26 января. 3 часа дня
(по возвращении с торжественных гражданских «похорон»)
Похоронный обряд в конференц-зале Исторического музея под портретом Сталина и красными, красиво сгруппированными флагами, с обилием цветов, венков родных и академических собратьев.
Суетность этой посюсторонней торжественности вокруг лежащих в гробу останков человека, который, с точки зрения устроителей “торжества” прощания с ним, обратился в ничто, в прах, который надо поскорее свезти в крематорий – или поглубже зарыть в землю, – обрядовая эта гражданская торжественность чужда мне.

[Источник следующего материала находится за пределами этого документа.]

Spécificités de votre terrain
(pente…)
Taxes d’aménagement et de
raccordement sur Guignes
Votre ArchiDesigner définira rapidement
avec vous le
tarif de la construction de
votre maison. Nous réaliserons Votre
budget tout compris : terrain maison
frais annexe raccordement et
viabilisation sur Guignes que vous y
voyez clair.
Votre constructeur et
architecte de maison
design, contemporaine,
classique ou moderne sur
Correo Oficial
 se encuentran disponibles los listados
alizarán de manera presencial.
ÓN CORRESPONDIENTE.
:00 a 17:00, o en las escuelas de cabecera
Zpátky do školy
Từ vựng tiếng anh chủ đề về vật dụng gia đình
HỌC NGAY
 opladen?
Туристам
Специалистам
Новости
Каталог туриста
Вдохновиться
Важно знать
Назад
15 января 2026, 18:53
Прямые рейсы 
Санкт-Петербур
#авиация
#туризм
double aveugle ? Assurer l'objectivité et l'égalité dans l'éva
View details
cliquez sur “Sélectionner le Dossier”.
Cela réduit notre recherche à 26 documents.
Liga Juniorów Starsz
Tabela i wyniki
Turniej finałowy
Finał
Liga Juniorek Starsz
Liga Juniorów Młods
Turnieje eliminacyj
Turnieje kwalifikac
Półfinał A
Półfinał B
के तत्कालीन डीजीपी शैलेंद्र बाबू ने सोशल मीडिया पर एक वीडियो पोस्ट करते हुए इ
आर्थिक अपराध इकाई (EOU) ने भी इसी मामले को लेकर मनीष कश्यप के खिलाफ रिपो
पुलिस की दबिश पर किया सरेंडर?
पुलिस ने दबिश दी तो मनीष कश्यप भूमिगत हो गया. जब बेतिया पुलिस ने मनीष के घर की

И, постояв поближе к лицу “покойника”, в головах его пышного цветочного ложа, я ушла в сторону, в прихожую конференц-залы, где только он, который был для меня живее многих их, провожавших его, был видим для меня. Еще более чужды мне “рыдальные напевы” православного отпевания – “надгробное рыдание”. И это надрывающее душу близких к умершему людей, “Плачу и рыдаю зряще красоту нашу – безгласну, безобразну, не имущу вида”. И последнее напутствие священника над могилой: “Земля еси и в землю отыдеши”.
В лице упокоенного в Боге брата нашего Стефана (теперь уже наедине с ним, как пишу сейчас, не хочется называть его “Степан Борисович”) отражалась долгая жизнь мысли, верность своей “линии жизни”, покой удаленности от “царства праха”. И только он почувствовал мое приближение и простил мне те мои суждения о нем (в прошлом), какие были продиктованы моим эгоцентризмом отношения к нему и недостатком братской любви к человеку.
24–25 февраля. 10-й час вечера
Какая разнообразная, неповторимая сложность в линии нашего общения с другими человеческими индивидуальностями! Для определения этой особенности в каждом отдельном случае нет слов. Бедны, маловыразительны такие слова, как “приятно, неприятно, утомительно, душевно, укрепляюще” или “совсем обессиливающе”, – настраивает на веселый или печальный лад, на жалостное или безжалостное к себе отношение и т. д. и т. д.